新そよ風に乗って ③ 〜幻影〜

嘘……。
そんなこと、できるの?
「そ、そんなこと、高橋さんも私もしてないですよ」
思わず、ムキになってしまった。
「だから高橋さんは、なるべく怪我した時のことを、敢えて矢島さんと話さなかったと思う。あまりにも話が上手くできすぎていると、かえって上から怪しまれることもあるから。でも今回、警備本部の人に矢島さんが怪我をした時間を記録しておいてもらったってことが、いちばん立証の条件としては良かったんじゃないのかな?」
そんな……。
高橋さんは、私の怪我の労災を認めてもらうために……。
「私、何度も高橋さんに問い質してしまいました」
「きっと、高橋さんも板挟みで大変だったのかもしれないね」
どうしよう……。

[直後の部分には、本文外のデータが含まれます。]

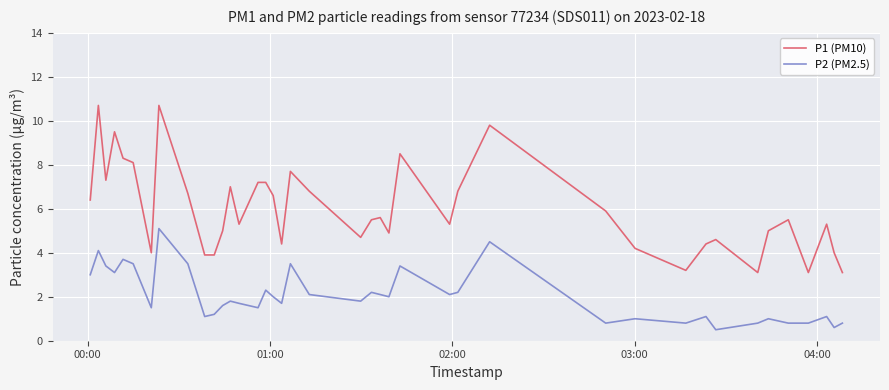

Which series has the largest total across all categories?

P1 (PM10)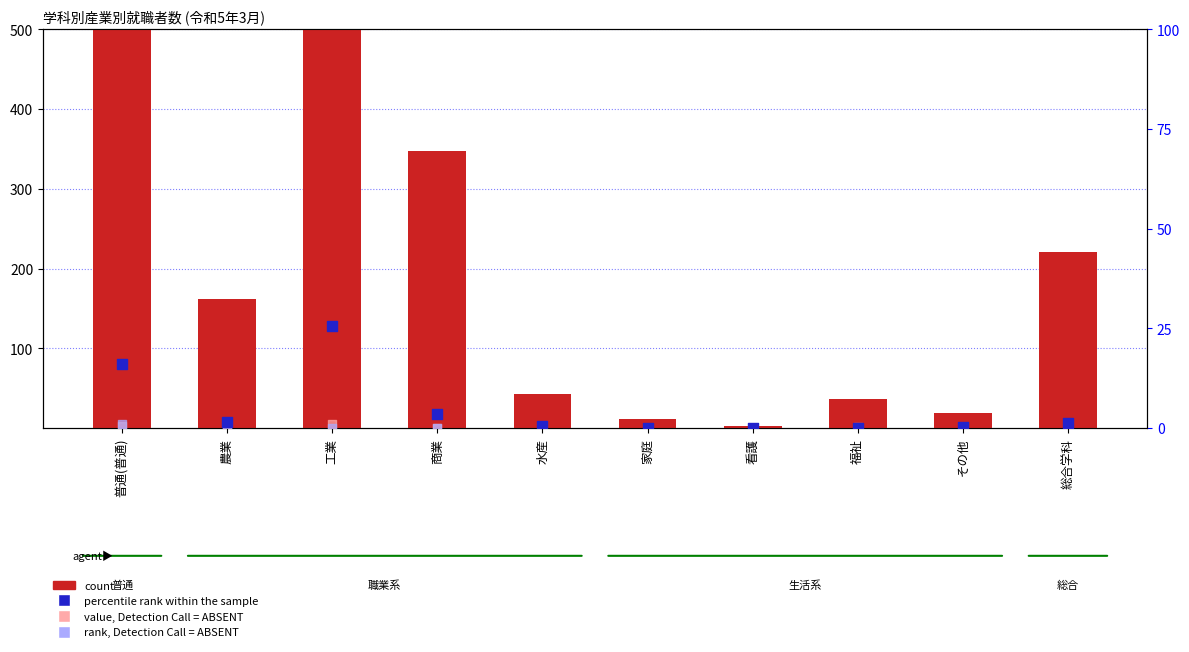

At how many categories does at least one series exceed 329?

3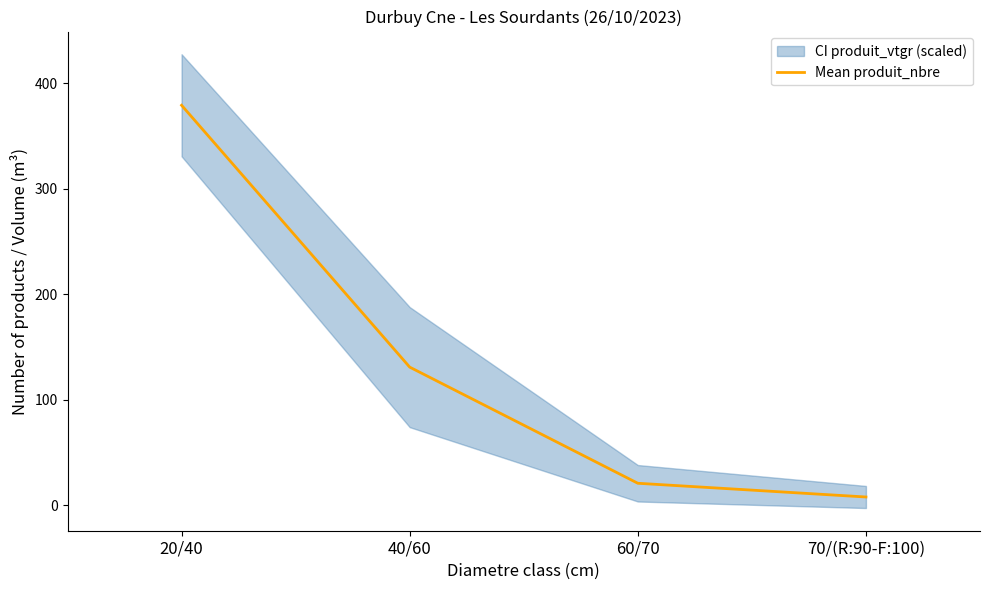

What is the average value?

135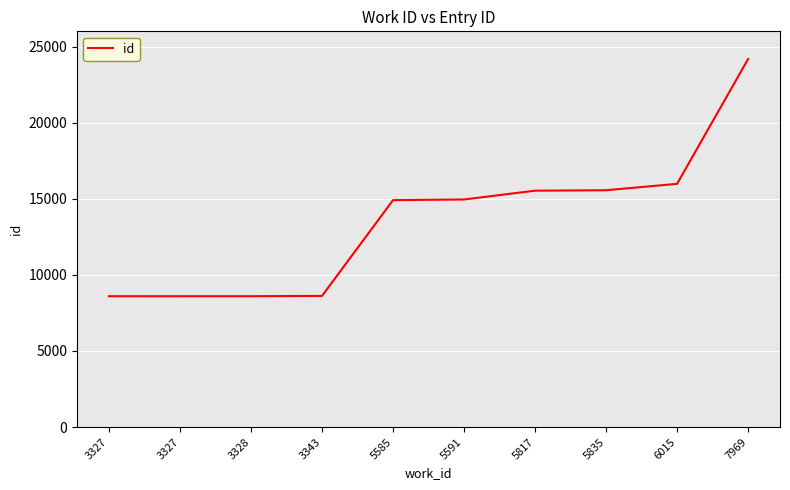

What is the greatest value displayed?

24176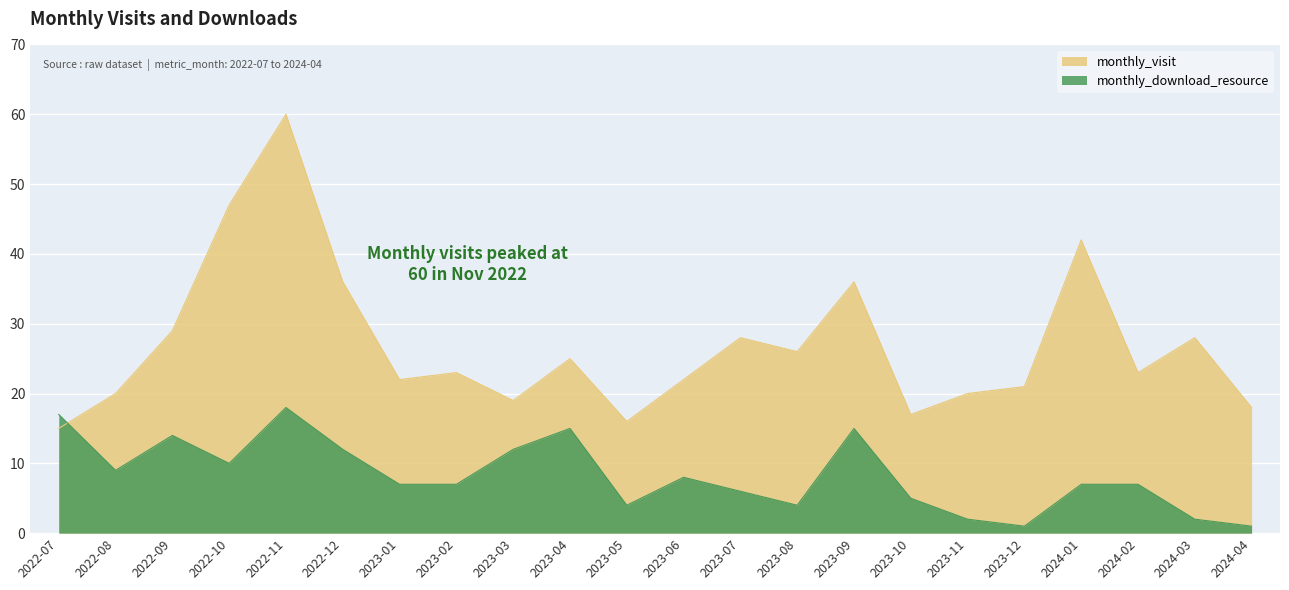

What is the sum of the monthly_visit values at 2023-07 and 2024-01?

70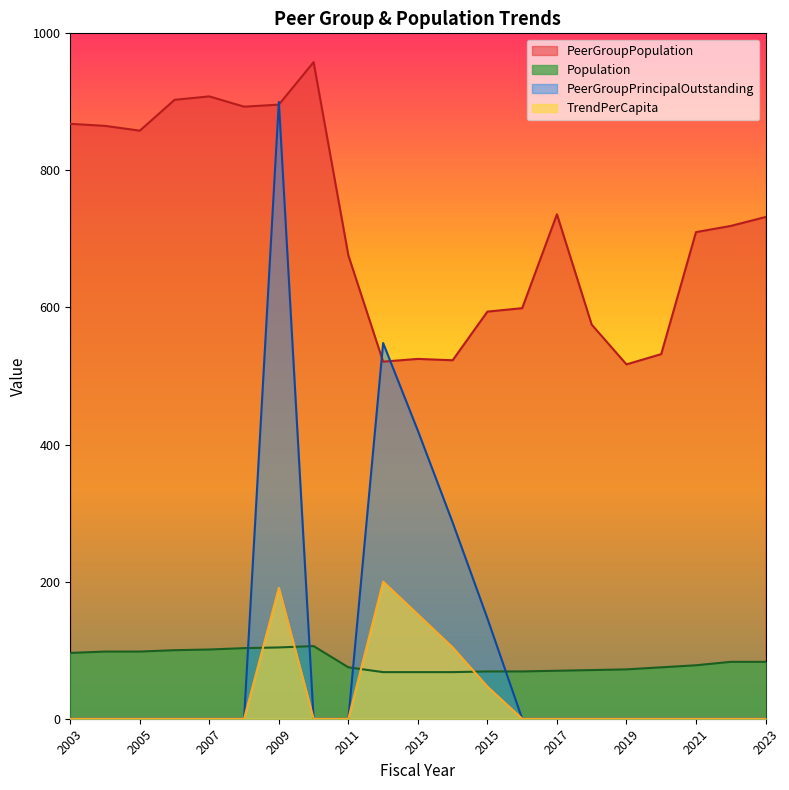

At which label does PeerGroupPopulation reach its peak?

2010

高橋さんに、酷いことを言ってしまった。
「それに……」
エッ……。
ま、まだ、何かあるの?
「それだけの面子を揃えて面接するっていうのも、相当高橋さんが裏で動いたと思うよ。 絶対、みんな忙しい人達ばかりだから」
「どうして、そんなことまで……」
そんなにまでして月末の忙しい時に、高橋さんは動いてくれていたの?
「よく考えてみて? 何度も何度も面接して、同じ質問をその都度、矢島さんがされるより、いっぺんに聞かれた方が結果的に楽でしょう?」
高橋さん……。
「高橋さんのことだから、きっとそこまで考えてたんだと思うよ」
「私……」
何も……何にも、理解してなかった。
会社の仕組みも、組織のことも……。
「ほら、FAX来てるよ」
中原さんが、FAXで来ていた書類をわざわざ私の席に持ってきて目の前に差し出してくれた。
「まあ、高橋さんに感謝だね?」
中原さんは、私の肩を叩いて席に戻っていった。
謝らなきゃ……。
人事に異動させられるとばかり思っていたから、高橋さんに酷いことを言ってしまった。

そして、月初の1日いうこともあり、仕事も割と早めに片づいて退社時間になった。
「俺、今日急ぐので、お先します」
中原さんが、席を立った。
「お疲れ様」
「それじゃ、矢島さんもお疲れ」
「あっ、お疲れ様でした」
そう言って、中原さんは急いで事務所から出て行った。
「じゃあ、帰るか」
「は、はい」
帰り支度をしながら予期していたとはいえ、高橋さんに言われて凄く心臓の鼓動が急激に速くなってきていた。
高橋さんが、いつものように事務所の鍵を警備本部に返して、地下2階の駐車場に向かう。別に何がどうこうしたというわけでもないのに、いつもにも増して緊張しるせいか、指先が冷たくなってしまっている。
高橋さんが、車をエレベーターホールの前に横付けしてくれた。